Workers’ Compensation Denies Claim of Employee Blinded on the Job 

It is a sad fact, but the Workers’ Compensation Commission denies more claims than it approves. One recent story coming out of North Carolina proved though, that workers injured on the job should never stop trying to claim the benefits that are rightfully owed to them.  

“This is definitely a sad story,” says Whit Whitley of Whitley Law Firm, “and it is a shocking one, too. The fact that the Commission would deny someone that is going to have trouble finding work for the rest of his life is unconscionable.”  

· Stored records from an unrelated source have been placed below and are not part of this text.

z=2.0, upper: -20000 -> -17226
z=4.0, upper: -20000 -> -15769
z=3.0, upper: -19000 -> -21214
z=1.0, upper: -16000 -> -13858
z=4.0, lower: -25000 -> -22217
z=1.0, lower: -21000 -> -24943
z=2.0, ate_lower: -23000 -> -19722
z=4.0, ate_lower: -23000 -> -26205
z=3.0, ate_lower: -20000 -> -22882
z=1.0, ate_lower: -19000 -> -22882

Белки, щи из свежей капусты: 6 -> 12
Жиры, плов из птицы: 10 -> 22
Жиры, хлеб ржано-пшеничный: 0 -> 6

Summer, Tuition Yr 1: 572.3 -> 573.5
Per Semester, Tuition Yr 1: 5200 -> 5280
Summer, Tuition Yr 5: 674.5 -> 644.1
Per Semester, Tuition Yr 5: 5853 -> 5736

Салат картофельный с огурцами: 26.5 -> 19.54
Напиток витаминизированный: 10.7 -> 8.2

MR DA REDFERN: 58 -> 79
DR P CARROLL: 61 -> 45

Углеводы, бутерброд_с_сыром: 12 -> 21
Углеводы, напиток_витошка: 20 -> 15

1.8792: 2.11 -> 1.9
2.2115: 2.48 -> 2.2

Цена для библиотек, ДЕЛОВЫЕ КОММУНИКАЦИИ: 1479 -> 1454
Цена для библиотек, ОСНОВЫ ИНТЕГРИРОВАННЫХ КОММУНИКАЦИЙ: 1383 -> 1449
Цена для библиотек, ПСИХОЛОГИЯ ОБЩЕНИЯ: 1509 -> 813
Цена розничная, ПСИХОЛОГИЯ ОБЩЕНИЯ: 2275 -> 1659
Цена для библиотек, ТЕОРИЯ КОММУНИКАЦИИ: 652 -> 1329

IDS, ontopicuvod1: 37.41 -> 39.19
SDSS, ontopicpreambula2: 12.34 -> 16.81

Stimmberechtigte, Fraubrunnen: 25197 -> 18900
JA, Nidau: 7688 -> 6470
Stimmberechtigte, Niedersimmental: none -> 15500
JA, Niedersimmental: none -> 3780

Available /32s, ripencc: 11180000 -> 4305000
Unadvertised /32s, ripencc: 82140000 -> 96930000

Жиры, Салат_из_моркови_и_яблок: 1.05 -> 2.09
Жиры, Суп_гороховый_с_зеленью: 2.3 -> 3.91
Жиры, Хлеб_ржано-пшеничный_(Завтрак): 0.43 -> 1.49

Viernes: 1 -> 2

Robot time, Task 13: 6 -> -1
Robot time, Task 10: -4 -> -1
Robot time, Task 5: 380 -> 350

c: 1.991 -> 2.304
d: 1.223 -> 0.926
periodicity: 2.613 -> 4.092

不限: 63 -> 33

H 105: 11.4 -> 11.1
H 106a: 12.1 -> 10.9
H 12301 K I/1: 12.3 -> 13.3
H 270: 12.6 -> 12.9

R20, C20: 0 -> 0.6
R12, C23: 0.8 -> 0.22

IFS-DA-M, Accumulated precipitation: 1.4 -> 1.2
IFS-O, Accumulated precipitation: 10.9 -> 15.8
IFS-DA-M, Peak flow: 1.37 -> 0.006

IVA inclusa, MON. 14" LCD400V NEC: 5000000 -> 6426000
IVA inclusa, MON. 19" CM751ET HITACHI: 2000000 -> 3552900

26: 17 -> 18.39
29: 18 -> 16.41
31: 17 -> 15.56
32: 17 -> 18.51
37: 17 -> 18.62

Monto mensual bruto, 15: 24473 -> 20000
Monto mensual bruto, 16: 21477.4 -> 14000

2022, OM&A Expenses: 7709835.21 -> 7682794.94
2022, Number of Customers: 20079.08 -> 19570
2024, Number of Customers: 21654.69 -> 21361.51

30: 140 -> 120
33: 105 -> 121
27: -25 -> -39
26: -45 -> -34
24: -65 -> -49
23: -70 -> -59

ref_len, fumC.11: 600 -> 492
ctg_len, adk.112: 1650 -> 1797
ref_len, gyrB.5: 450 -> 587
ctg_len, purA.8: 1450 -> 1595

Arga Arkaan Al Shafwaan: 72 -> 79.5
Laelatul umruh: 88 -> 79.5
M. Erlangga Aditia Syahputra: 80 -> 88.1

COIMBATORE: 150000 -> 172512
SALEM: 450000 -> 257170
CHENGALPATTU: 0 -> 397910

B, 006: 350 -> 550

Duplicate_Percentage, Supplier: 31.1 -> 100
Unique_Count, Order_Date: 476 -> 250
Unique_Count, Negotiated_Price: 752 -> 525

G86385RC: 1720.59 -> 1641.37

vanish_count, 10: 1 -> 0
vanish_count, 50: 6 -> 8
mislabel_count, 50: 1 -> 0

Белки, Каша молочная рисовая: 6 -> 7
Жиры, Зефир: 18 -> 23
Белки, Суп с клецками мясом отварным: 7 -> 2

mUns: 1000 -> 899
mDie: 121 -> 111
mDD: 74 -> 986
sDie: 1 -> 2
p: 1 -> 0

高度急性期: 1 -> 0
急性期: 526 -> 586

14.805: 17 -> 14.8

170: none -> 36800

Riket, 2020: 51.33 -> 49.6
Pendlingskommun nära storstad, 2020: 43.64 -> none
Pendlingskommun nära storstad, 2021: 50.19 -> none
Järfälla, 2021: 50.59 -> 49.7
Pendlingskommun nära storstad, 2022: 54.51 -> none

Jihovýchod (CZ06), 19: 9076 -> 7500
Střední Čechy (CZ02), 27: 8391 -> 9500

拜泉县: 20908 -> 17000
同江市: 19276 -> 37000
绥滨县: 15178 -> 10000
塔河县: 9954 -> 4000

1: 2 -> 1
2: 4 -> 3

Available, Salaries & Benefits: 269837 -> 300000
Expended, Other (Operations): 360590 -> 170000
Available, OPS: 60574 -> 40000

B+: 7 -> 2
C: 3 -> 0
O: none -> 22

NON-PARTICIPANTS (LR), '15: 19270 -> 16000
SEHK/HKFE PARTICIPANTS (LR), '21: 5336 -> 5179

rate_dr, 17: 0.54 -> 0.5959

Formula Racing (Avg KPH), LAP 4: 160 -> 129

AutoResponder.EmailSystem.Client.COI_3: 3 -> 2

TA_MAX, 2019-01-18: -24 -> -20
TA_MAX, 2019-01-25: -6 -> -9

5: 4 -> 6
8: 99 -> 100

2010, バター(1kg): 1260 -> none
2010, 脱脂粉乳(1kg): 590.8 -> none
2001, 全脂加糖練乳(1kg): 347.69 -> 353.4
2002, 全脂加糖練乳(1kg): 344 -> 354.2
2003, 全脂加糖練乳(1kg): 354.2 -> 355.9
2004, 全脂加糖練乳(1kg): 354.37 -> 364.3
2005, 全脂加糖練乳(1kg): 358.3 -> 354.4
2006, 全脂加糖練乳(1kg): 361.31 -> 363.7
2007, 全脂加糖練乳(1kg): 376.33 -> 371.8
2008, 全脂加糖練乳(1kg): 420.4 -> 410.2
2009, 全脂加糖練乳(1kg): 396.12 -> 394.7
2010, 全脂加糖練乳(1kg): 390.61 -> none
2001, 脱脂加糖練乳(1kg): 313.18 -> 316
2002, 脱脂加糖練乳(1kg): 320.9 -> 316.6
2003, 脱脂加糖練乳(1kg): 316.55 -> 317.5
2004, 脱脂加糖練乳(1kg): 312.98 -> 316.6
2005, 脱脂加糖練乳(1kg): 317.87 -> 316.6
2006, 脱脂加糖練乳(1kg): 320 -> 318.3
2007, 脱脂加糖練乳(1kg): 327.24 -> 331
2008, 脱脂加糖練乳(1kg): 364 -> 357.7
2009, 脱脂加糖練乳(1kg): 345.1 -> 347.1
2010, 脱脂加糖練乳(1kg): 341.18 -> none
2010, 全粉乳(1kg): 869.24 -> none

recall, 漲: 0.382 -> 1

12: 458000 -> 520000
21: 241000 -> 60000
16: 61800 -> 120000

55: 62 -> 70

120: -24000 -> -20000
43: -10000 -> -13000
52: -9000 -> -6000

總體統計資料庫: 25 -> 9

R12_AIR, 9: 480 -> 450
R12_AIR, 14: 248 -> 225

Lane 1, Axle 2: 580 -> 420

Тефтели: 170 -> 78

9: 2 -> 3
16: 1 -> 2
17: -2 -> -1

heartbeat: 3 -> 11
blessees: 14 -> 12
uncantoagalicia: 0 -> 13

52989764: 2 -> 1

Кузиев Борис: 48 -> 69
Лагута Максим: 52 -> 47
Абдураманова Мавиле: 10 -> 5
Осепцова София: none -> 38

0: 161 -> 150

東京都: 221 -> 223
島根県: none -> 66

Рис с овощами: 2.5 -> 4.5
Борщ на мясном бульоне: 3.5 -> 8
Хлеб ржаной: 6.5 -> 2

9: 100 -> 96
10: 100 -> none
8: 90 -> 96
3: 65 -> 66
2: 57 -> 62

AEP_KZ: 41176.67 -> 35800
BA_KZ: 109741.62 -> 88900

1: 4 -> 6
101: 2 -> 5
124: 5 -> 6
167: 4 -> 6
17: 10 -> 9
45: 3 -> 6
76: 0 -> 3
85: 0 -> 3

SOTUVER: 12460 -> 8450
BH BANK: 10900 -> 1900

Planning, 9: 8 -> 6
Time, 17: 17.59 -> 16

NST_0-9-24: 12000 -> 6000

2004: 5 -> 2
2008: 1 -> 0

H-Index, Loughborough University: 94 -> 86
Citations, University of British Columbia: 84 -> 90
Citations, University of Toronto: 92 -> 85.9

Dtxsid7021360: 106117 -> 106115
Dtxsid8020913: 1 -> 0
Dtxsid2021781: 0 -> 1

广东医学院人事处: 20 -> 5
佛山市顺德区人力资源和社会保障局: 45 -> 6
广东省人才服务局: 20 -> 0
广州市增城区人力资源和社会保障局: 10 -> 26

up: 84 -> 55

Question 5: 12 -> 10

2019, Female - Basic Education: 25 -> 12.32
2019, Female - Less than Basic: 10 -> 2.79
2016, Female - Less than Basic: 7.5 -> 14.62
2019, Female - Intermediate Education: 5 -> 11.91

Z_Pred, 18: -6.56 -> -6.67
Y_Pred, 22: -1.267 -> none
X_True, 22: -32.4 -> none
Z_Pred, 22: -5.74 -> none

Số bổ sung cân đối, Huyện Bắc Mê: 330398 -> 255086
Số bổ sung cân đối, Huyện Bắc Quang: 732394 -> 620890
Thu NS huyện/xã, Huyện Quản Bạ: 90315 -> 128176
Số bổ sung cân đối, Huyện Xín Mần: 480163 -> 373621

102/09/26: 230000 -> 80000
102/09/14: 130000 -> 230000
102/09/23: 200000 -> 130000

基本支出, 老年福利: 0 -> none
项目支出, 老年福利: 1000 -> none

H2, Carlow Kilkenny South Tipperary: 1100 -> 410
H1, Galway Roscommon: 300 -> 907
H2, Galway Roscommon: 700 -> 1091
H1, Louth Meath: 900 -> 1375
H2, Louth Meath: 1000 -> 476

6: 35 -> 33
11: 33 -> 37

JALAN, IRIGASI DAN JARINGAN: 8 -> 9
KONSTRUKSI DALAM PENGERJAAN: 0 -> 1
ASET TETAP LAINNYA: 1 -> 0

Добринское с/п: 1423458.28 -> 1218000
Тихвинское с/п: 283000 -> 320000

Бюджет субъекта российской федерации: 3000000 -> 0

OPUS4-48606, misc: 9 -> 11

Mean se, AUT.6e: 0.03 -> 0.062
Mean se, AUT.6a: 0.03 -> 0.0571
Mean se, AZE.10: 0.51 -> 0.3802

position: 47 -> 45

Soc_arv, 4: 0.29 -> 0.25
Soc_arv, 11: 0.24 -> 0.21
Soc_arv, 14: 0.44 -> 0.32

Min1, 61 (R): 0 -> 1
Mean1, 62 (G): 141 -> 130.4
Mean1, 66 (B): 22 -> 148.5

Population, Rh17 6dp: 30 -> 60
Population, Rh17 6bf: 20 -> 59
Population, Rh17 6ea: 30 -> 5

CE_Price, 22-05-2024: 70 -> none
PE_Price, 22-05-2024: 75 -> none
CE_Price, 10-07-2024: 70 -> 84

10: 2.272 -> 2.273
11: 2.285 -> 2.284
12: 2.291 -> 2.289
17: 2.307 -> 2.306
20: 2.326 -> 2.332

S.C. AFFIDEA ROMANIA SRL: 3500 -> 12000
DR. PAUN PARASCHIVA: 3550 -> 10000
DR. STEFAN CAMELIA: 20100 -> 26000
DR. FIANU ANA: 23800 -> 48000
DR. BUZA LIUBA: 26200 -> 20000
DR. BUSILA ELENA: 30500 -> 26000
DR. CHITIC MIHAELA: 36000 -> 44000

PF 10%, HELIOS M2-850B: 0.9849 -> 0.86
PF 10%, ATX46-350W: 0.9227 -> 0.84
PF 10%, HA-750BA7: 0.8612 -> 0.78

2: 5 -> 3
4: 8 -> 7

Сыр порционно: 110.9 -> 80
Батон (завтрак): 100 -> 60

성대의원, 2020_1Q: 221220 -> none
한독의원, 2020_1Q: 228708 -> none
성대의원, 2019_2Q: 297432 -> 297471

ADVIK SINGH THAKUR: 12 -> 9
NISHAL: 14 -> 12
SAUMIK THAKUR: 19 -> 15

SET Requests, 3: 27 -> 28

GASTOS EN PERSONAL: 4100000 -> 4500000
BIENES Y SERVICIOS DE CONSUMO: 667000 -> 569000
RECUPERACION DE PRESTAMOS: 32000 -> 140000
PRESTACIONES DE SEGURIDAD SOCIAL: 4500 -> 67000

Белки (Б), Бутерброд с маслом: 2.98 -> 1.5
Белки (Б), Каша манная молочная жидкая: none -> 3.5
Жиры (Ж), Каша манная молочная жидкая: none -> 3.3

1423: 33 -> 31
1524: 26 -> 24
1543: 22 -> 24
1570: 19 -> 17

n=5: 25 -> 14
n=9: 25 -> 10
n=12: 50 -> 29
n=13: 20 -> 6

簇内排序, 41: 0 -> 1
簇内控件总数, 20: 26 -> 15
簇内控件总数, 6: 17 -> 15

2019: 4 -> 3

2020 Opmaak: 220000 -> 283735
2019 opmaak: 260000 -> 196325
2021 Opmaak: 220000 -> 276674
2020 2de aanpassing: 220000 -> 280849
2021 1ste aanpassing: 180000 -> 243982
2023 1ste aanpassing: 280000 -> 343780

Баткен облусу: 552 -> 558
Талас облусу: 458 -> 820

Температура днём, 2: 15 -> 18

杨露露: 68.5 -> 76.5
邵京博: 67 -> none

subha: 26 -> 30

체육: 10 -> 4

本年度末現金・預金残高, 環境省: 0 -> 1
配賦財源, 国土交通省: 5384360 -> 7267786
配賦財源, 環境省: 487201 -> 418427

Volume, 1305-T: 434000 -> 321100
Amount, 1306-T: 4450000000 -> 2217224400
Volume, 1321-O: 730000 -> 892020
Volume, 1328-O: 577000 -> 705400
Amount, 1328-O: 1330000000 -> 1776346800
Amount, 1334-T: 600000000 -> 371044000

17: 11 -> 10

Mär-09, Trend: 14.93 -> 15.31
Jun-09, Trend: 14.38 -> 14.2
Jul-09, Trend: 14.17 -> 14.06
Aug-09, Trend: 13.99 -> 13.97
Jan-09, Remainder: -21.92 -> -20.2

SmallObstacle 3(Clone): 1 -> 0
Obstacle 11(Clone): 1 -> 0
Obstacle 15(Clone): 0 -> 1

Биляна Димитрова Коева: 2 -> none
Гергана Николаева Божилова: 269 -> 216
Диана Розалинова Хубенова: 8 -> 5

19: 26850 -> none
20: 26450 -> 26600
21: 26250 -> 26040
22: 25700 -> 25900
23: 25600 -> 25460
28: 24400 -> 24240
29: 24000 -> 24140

It was in July of 2016 when George King was working at a rest stop in Dunn, North Carolina. DTH Contract Services had hired King, and the very scope of his employment showed just how dangerous his job was. His duties included keeping the restrooms clean, emptying the garbage, and looking for criminal activity to report to the police. He worked at the rest stop from 10:00 p.m. to 6:00 a.m. When he was not making his rounds, he was to stay in his office with the door locked.  

On this particular summer night, King was just finishing his rounds when a former employee attacked him, stabbing him in both eyes with a screwdriver. King was rendered permanently blind from the attack.  

King applied for workers’ compensation benefits after the attack, just as anyone should do after being injured on the job. Unfortunately, his claim was initially denied due to the fact that it was a former employee that attacked him. The Commission stated that the two knew each other and therefore, King could not prove the attack was due to personal reasons and not employment. The Commission made this argument even though King had stated previously that he did not recognize his attacker.  

It is a discouraging story for anyone wishing to file a workers’ compensation claim. This insurance is available to any worker injured on the job performing duties within the scope of their employment. Both of these factors apply to King’s situation. Even more so, the Commission could not prove that the motive for the attack had nothing to do with King’s employment.  

An appeals court in Virginia came to the same conclusion. They discredited the Commission’s denial based on the sole fact that the attack could have been personal. The court also determined that the Commission had not considered any other evidence. The court reversed the decision of the Commission and sent the request back to the Commission.  

King’s story is a good reminder for anyone applying for workers’ compensation benefits. Workers applying for workers’ compensation are far more likely to be denied on a first attempt than they are approved. King’s case just proves that any decision made is not necessarily final, and there are steps that can be taken to fight claims upon denial.